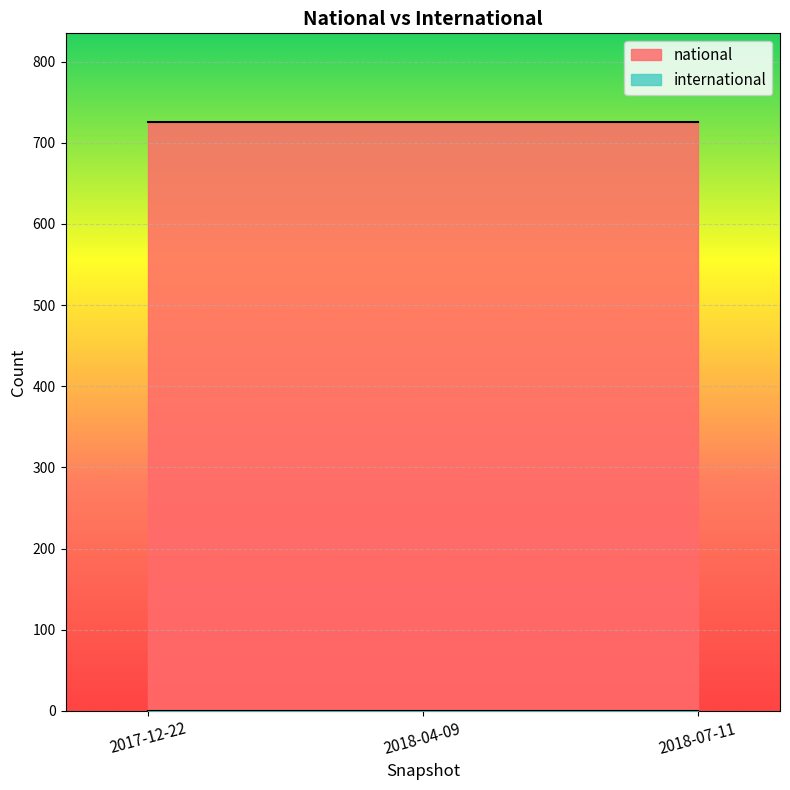

What position from the left is 2018-07-11?

3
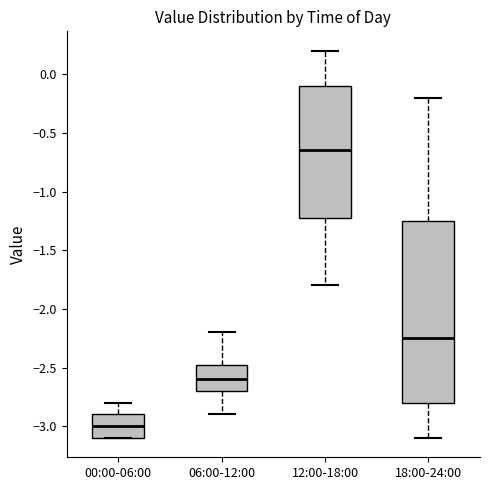

Reading left to right, transcribe this box plot: for each box, give where its median line is, the range the box spans, and where its two whiskers end, as read against the y-axis. The values are not printed on the chart, so give them approximately, as read against the axis.

00:00-06:00: median -3.00, box -3.10 to -2.90, whiskers -3.10 to -2.80
06:00-12:00: median -2.60, box -2.70 to -2.45, whiskers -2.90 to -2.20
12:00-18:00: median -0.65, box -1.20 to -0.10, whiskers -1.80 to 0.20
18:00-24:00: median -2.25, box -2.80 to -1.25, whiskers -3.10 to -0.20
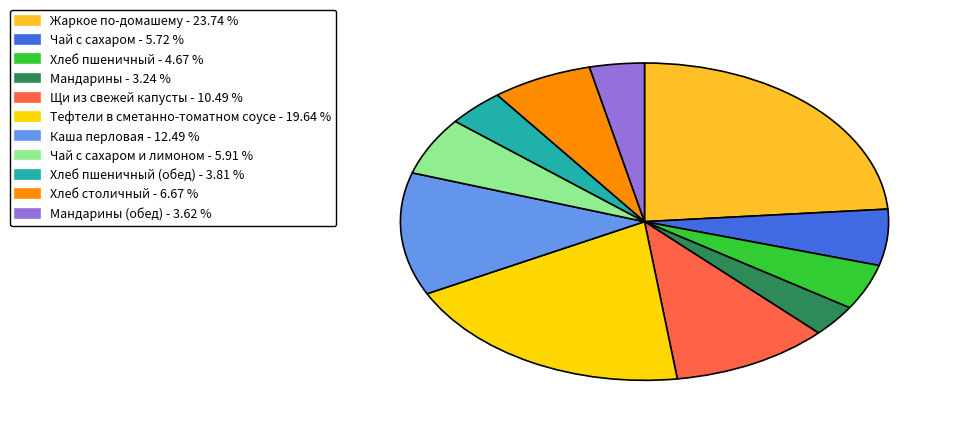

Which category has the biggest portion of the pie?

Жаркое по-домашему - 23.74 %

● ● ● ● ● ● ●

Written task ▸
Please print the text of all the items above word for word, omitting the pictures.

Answer space ▸
What position from the left is 2018-07-11?

3

Reading left to right, transcribe this box plot: for each box, give where its median line is, the range the box spans, and where its two whiskers end, as read against the y-axis. The values are not printed on the chart, so give them approximately, as read against the axis.

00:00-06:00: median -3.00, box -3.10 to -2.90, whiskers -3.10 to -2.80
06:00-12:00: median -2.60, box -2.70 to -2.45, whiskers -2.90 to -2.20
12:00-18:00: median -0.65, box -1.20 to -0.10, whiskers -1.80 to 0.20
18:00-24:00: median -2.25, box -2.80 to -1.25, whiskers -3.10 to -0.20

Which category has the biggest portion of the pie?

Жаркое по-домашему - 23.74 %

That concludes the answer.